Queen of the throne

There is something happening here. What it is isn’t exactly clear. Oh, wait yes it is, that’s a song from the 60s, I think. Anyway, let me start again. There is something happening here. It’s called potty training, and I’m getting a double dose of it. I guess you can say I’m up to my ankles in s*&#.

I hate to go into a potty training tangent because it’s all been heard and experienced before. Still, it’s one of those rights of passage that are so important in the annals of parenthood (annals? anals?) Anyway, let me back up and open the door to my twisted mind for a minute. You see, I was feeling a bit unloved, underappreciated, lonely and overworked. The solution to that, of course, was to get a puppy. Right? Ya with me on this? Adding another mouth-to-feed, needy, living, breathing being was the solution to all my problems. I was so convinced of this that eventually, my logical-thinking, no-nonsense, overworked, guilt-ridden husband bought me a brand new, beautiful, puppy. Which promptly began to piss all over my life.

That is to be expected, but what wasn’t, and should have been was that my 2-almost-3-year-old would need to be potty trained. My sister began to babysit him and immediately started potty training him while I was at work. That forced us to enforce the potty training at home, which we had both been too overworked to do until this point. So that meant I was now responsible for TWO living beings with orifices that unpredictably spew stuff.

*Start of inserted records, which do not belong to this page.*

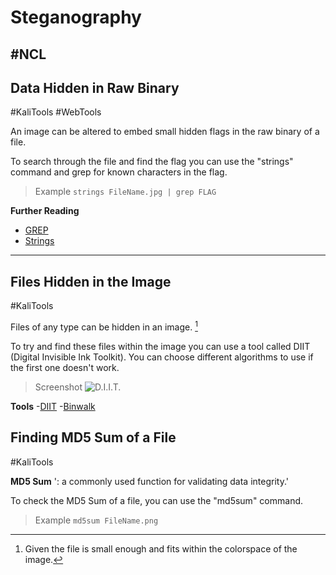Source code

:# Steganography
#NCL
---
## Data Hidden in Raw Binary
#KaliTools 
#WebTools 

An image can be altered to embed small hidden flags in the raw binary of a file.

To search through the file and find the flag you can use the "strings" command and grep for known characters in the flag.

>Example
> `strings FileName.jpg | grep FLAG`


**Further Reading**
- [GREP](https://man7.org/linux/man-pages/man1/grep.1.html)
- [Strings](https://linux.die.net/man/1/strings)

---
## Files Hidden in the Image
#KaliTools 

Files of any type can be hidden in an image. [^1]

To try and find these files within the image you can use a tool called DIIT (Digital Invisible Ink Toolkit). You can choose different algorithms to use if the first one doesn't work.

[^1]: Given the file is small enough and fits within the colorspace of the image.

>Screenshot
>![D.I.I.T.](DIITScreenshot.png)

**Tools**
-[DIIT](http://diit.sourceforge.net/)
-[Binwalk](https://github.com/ReFirmLabs/binwalk)

## Finding MD5 Sum of a File
#KaliTools 

**MD5 Sum**
': a commonly used function for validating data integrity.'

To check the MD5 Sum of a file, you can use the "md5sum" command.

>Example
>`md5sum FileName.png`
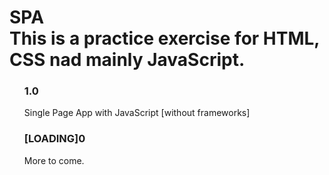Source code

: # SPA</br>This is a practice exercise for HTML, CSS nad mainly JavaScript.
<ul><li style="list-style: none;"> <h3>1.0</h3>
Single Page App with JavaScript [without frameworks] </li>
  <li style="list-style: none;"> <h3>[LOADING]0</h3>
More to come. </li>
  </ul>
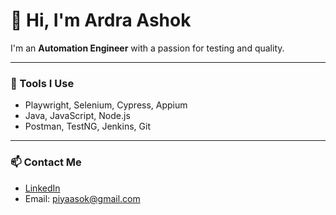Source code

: # 👋 Hi, I'm Ardra Ashok

I'm an **Automation Engineer** with a passion for testing and quality.

---

### 🔧 Tools I Use

- Playwright, Selenium, Cypress, Appium  
- Java, JavaScript, Node.js  
- Postman, TestNG, Jenkins, Git
---

### 📫 Contact Me

- [LinkedIn](https://www.linkedin.com/in/ardra-ashok/)  
- Email: piyaasok@gmail.com
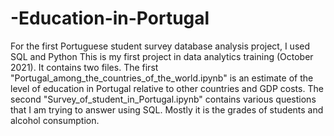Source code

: # -Education-in-Portugal
For the first Portuguese student survey database analysis project, I used SQL and Python
This is my first project in data analytics training (October 2021).
It contains two files.
The first "Portugal_among_the_countries_of_the_world.ipynb" is an estimate of the level of education in Portugal relative to other countries and GDP costs.
The second "Survey_of_student_in_Portugal.ipynb" contains various questions that I am trying to answer using SQL. Mostly it is the grades of students and alcohol consumption.
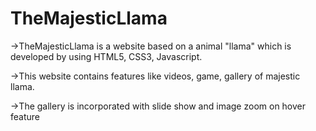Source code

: # TheMajesticLlama

->TheMajesticLlama is a website based on a animal "llama" which is developed by using HTML5, CSS3, Javascript.

->This website contains features like videos, game, gallery of majestic llama. 

->The gallery is incorporated with slide show and image zoom on hover feature  
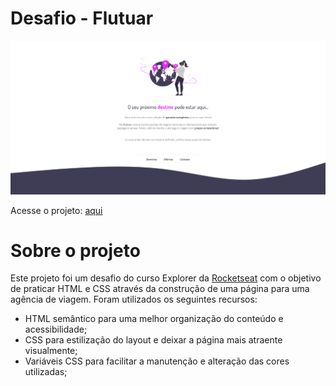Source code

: # Desafio - Flutuar

<img src="./images/screenshot.png"/>

Acesse o projeto: [aqui](https://jonasncsantos.github.io/desafio-Flutuar/)

# Sobre o projeto

Este projeto foi um desafio do curso Explorer da [Rocketseat](https://www.rocketseat.com.br/) com o objetivo de praticar HTML e CSS através da construção de uma página para uma agência de viagem. Foram utilizados os seguintes recursos:

- HTML semântico para uma melhor organização do conteúdo e acessibilidade;
- CSS para estilização do layout e deixar a página mais atraente visualmente;
- Variáveis CSS para facilitar a manutenção e alteração das cores utilizadas;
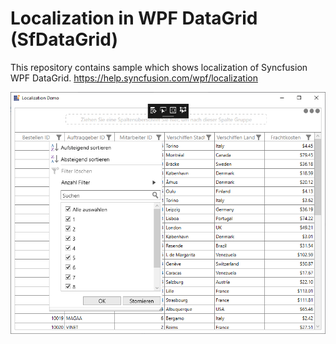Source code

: # Localization in WPF DataGrid (SfDataGrid)

This repository contains sample which shows localization of Syncfusion WPF DataGrid.
https://help.syncfusion.com/wpf/localization

![Localized WPF DataGrid](wpf-datagrid-localization.PNG)
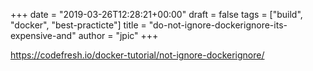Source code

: +++
date = "2019-03-26T12:28:21+00:00"
draft = false
tags = ["build", "docker", "best-practicte"]
title = "do-not-ignore-dockerignore-its-expensive-and"
author = "jpic"
+++

https://codefresh.io/docker-tutorial/not-ignore-dockerignore/


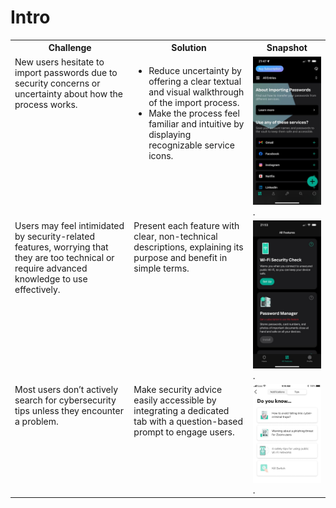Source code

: # Intro



<table>
  <tr>
    <th>Challenge</th>
    <th>Solution</th>
    <th>Snapshot</th>    
  </tr>
  <tr>
    <td valign="top">New users hesitate to import passwords due to security concerns or uncertainty about how the process works.</td>
    <td valign="top"><ul><li>Reduce uncertainty by offering a clear textual and visual walkthrough of the import process.</li><li>Make the process feel familiar and intuitive by displaying recognizable service icons.</li></ul></td>
    <td valign="top"><img src="https://github.com/indrajiita/test/blob/main/UX%20Writing/media1/PM%20main.jpg?raw=true" width="500">.</td>    
  </tr>
  <tr>  
    <td valign="top">Users may feel intimidated by security-related features, worrying that they are too technical or require advanced knowledge to use effectively.</td>  
    <td valign="top">Present each feature with clear, non-technical descriptions, explaining its purpose and benefit in simple terms.</td>
    <td valign="top"><img src="https://github.com/indrajiita/test/blob/main/UX%20Writing/media1/PM%20not%20installed.jpg?raw=true" width="500">.</td>    
  </tr>
  <tr>  
    <td valign="top">Most users don’t actively search for cybersecurity tips unless they encounter a problem.</td>  
    <td valign="top">Make security advice easily accessible by integrating a dedicated tab with a question-based prompt to engage users.</td>
    <td valign="top"><img src="https://github.com/indrajiita/test/blob/main/UX%20Writing/media1/VPN%20tips.jpg?raw=true" width="500">.</td>    
  </tr>  
</table>





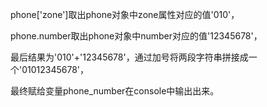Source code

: phone['zone']取出phone对象中zone属性对应的值'010'，

phone.number取出phone对象中number对应的值'12345678'，

最后结果为'010'+'12345678'，通过加号将两段字符串拼接成一个'01012345678'，

最终赋给变量phone_number在console中输出出来。
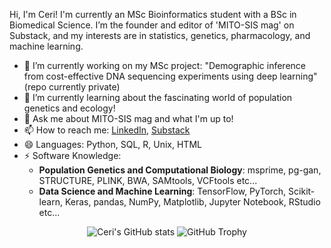 Hi, I'm Ceri! I'm currently an MSc Bioinformatics student with a BSc in Biomedical Science. I’m the founder and editor of 'MITO-SIS mag' on Substack, and my interests are in statistics, genetics, pharmacology, and machine learning.

- 🔭 I’m currently working on my MSc project: "Demographic inference from cost-effective DNA sequencing experiments using deep learning" (repo currently private)
- 🌱 I’m currently learning about the fascinating world of population genetics and ecology!
- 💬 Ask me about MITO-SIS mag and what I'm up to!
- 📫 How to reach me: [LinkedIn](https://www.linkedin.com/in/ceriharman), [Substack](https://mitosismag.substack.com)
- 😄 Languages: Python, SQL, R, Unix, HTML
- ⚡ Software Knowledge: 
  - **Population Genetics and Computational Biology**: msprime, pg-gan, STRUCTURE, PLINK, BWA, SAMtools, VCFtools etc...
  - **Data Science and Machine Learning**: TensorFlow, PyTorch, Scikit-learn, Keras, pandas, NumPy, Matplotlib, Jupyter Notebook, RStudio etc...

<div align="center">
  <img src="https://github-readme-stats.vercel.app/api?username=CeriHarman&show_icons=true&theme=dracula" alt="Ceri's GitHub stats" />

  <img src="https://github-profile-trophy.vercel.app/?username=CeriHarman&theme=dracula&row=2&column=3" alt="GitHub Trophy" />
</div>
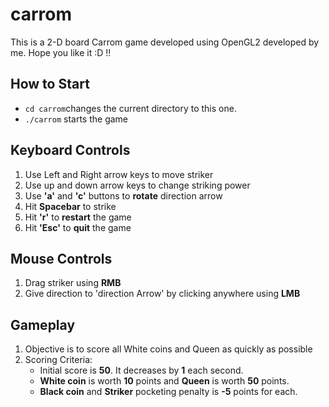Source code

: # carrom

This is a 2-D board Carrom game developed using OpenGL2 developed by me. Hope you like it :D !!

## How to Start

* `cd carrom`changes the current directory to this one.
* `./carrom` starts the game

## Keyboard Controls

1. Use Left and Right arrow keys to move striker
2. Use up and down arrow keys to change striking power 
3. Use **'a'** and **'c'** buttons to **rotate** direction arrow
4. Hit **Spacebar** to strike
5. Hit **'r'** to **restart** the game
6. Hit **'Esc'** to **quit** the game

## Mouse Controls

1. Drag striker using **RMB**
2. Give direction to 'direction Arrow' by clicking anywhere using **LMB**

## Gameplay

1. Objective is to score all White coins and Queen as quickly as possible
2. Scoring Criteria:
	* Initial score is **50**. It decreases by **1** each second.
	* **White coin** is worth **10** points and **Queen** is worth **50** points.
	* **Black coin** and **Striker** pocketing penalty is **-5** points for each.   
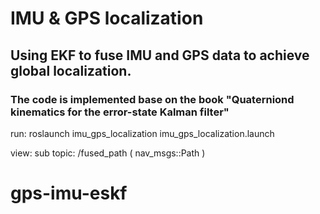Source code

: # IMU & GPS localization
## Using EKF to fuse IMU and GPS data to achieve global localization.
### The code is implemented base on the book "Quaterniond kinematics for the error-state Kalman filter"

run:
roslaunch imu_gps_localization imu_gps_localization.launch

view:
sub topic: /fused_path ( nav_msgs::Path )
# gps-imu-eskf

This has been tough to say the least. In the mornings as I am rushing around getting kids dressed, meals ready and adding layer after layer of face makeup to hide the fact that I’m getting old, I manage to sit the baby on the potty. While I’m pleading with him to make a “fast pee,” my older boys will either a) bring my puppy out from his crate and let him roam the house looking for a suitable place to release his night’s worth of bounty, or b) they will let him in from outside before he has done his thing.

So when my baby pees, his little potty plays a regal tune once the pee hits the sensors, and we do a round of high fives and hands in the air and whoops and hollers and we’re ready to go. Only to leave the bathroom and find a puppy mess in the hall. Conversely, if I take the puppy out first and wait with him while he takes care of business, I walk back in to see my baby eating a bowl of cereal while sitting in a pool of pee looking embarrassed. Decisions, decisions.

This hasn’t been just my battle either. When my sister was watching him the other day, she noticed that her son and mine were playing fine together and so she ran to another room to straigten up. When her son entered the room by himself, she asked him where my son was. “He’s in the bathroom training himself,” he said.

She ran back to the bathroom only to find my son sitting on the potty but with liquid everywhere but in the pot.

They say that the best way to train is with positive reinforcement. So with the baby, it’s a candy or cookie for getting pee in the pot. For the puppy it’s often a tiny piece of cotto salami or a doggie treat. For both it’s plenty of praise, dancing and high-pitched baby talk, the more it makes you look like a baffoon, the better.

This has become the norm now in our house. Whenever anyone uses the bathroom, they walk out like a rockstar holding their arms up in acceptance of the praise from admiring fans. This was mildly funny and a way to cope with the dorkiness of having to turn on the praise for the two potty trainees. Then my company moved to a new office. My tiny department is upstairs. With it’s own bathroom. Just feet away from my desk.

Now I have a new training to undertake; fighting the urge to clap and cheer whenever my co-workers exit the bathroom.